December 14, 2020—Ottawa From: Immigration, Refugees and Citizenship Canada
The Honourable Marco E. L. Mendicino, Minister of Immigration, Refugees and Citizenship announced changes to make the Rural and Northern Immigration Pilot (RNIP) more flexible for applicants and welcomed the first two practical nurses under the Pilot to Sault St. Marie.
The Rural and Northern Immigration Pilot is a community-driven program that spreads the benefits of economic immigration to smaller communities. It helps these communities to attract the workers they need by creating a path to permanent residence for skilled foreign workers.
Under the changes to the program, candidates will no longer have to obtain eligible work experience over a continuous period of time. Instead, they can demonstrate that they have accumulated the required 1 year of eligible work experience (1,560 hours) in the 3 years preceding their application, even if there were breaks in their employment. The policy applies to all applications received under the Pilot, as well as all future applications going forward.
Altering this requirement ensures that candidates are not penalized for short breaks in their employment history, including temporary work interruptions or layoffs caused by the pandemic.
Immigration, Refugees and Citizenship Canada has also introduced a temporary measure that allows RNIP applicants who are waiting for a decision on their permanent residence application to apply for a work permit without being penalized due to processing delays caused by the pandemic.
These measures come as IRCC announces the first permanent residents accepted under RNIP. Minister Mendicino spoke of how proud he was to welcome Alexander Nangpukin Likilasua and Brilla Mercy Kunjumon, who are working as licensed practical nurses in Sault Ste. Marie, and how grateful he is for their service and dedication to their patients during the pandemic.
“Newcomers have played an outsized role in our hospitals and long-term care homes during the pandemic. They also account for roughly one in four of Canada’s licensed practical nurses—like Alexander and Brilla—and one in three of our family doctors and pharmacists. The Rural and Northern Immigration Pilot, and other pilots, are helping to get the workers we need to places like Sault Ste. Marie, where we need them. We’re going to continue working to ensure that the benefits of immigration are felt in cities and towns across our country.”
– The Honourable Marco E. L. Mendicino, P.C., M.P., Minister of Immigration, Refugees and Citizenship
“Strong economies in rural Canada benefit all Canadians. That’s why our government has invested in universal broadband and rural infrastructure, and so strongly supported our growers and producers. Our government has heard from rural leaders across the country. We have heard the call for growing the skilled workforce in rural communities through immigration. The Rural and Northern Immigration Pilot will create jobs and increase Canada’s competitive advantage.”

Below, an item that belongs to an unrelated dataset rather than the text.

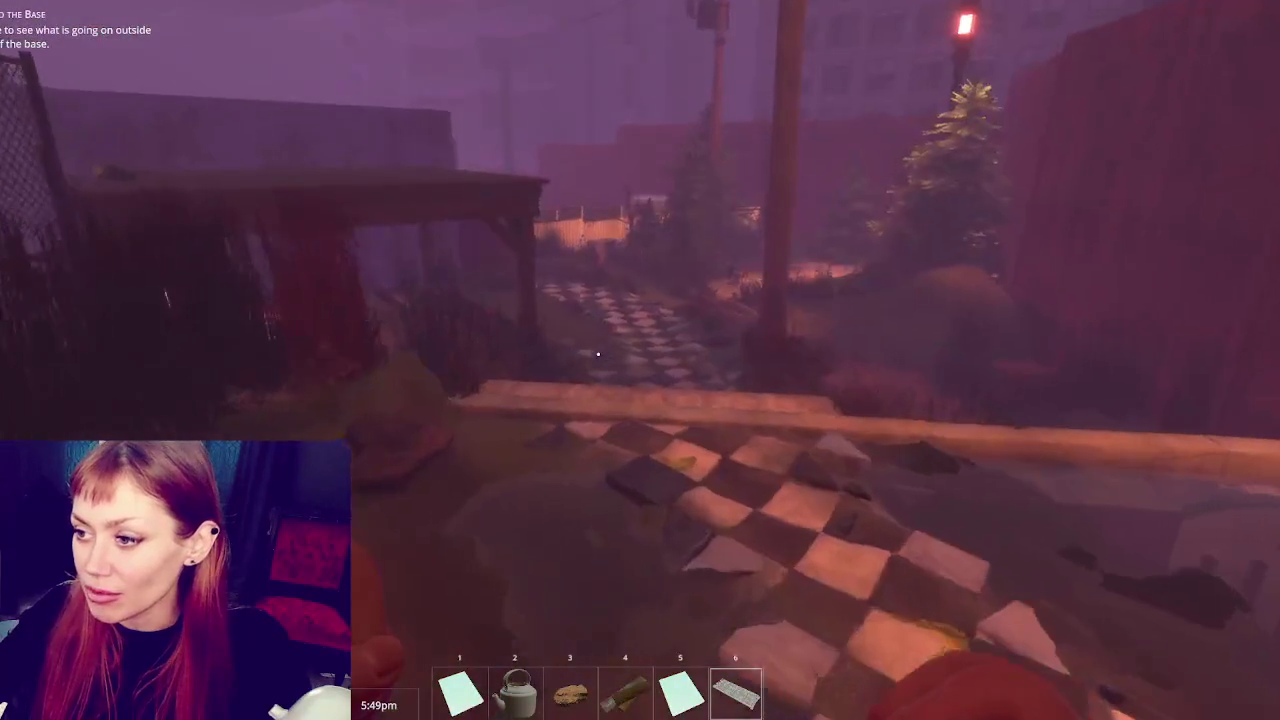
Descend beside the stone stairs and approach the rock by the chain-link fence
{"action": "key", "text": "w"}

– The Honourable Maryam Monsef, P.C., M.P., Minister for Women and Gender Equality and Rural Economic Development
Immigrants account for 1 out of every 4 health-care workers.
Immigrants make up 36% of all pharmacists and family physicians across Canada, as well as 39% of all dentists, 27% of all licensed practical nurses and 35% of nurse aides and related occupations.
More than 40% of all newcomers to Canada between 2011 and 2016 who were working in the health-care sector were employed in the important areas of nursing and residential care facilities, as well as home health-care services.
Participating RNIP communities are: Thunder Bay, Sault Ste. Marie, Sudbury, Timmins and North Bay, Ontario; Gretna-Rhineland-Altona-Plum Coulee and Brandon, Manitoba; Moose Jaw, Saskatchewan; Claresholm, Alberta; and West Kootenay and Vernon, British Columbia
Communities are responsible for candidate recruitment and the recommendation for permanent residence.
RNIP is an example of new community-driven and industry-specific approaches the Government is taking to immigration. Others include the Atlantic Immigration Pilot and the Agri-Food Pilot.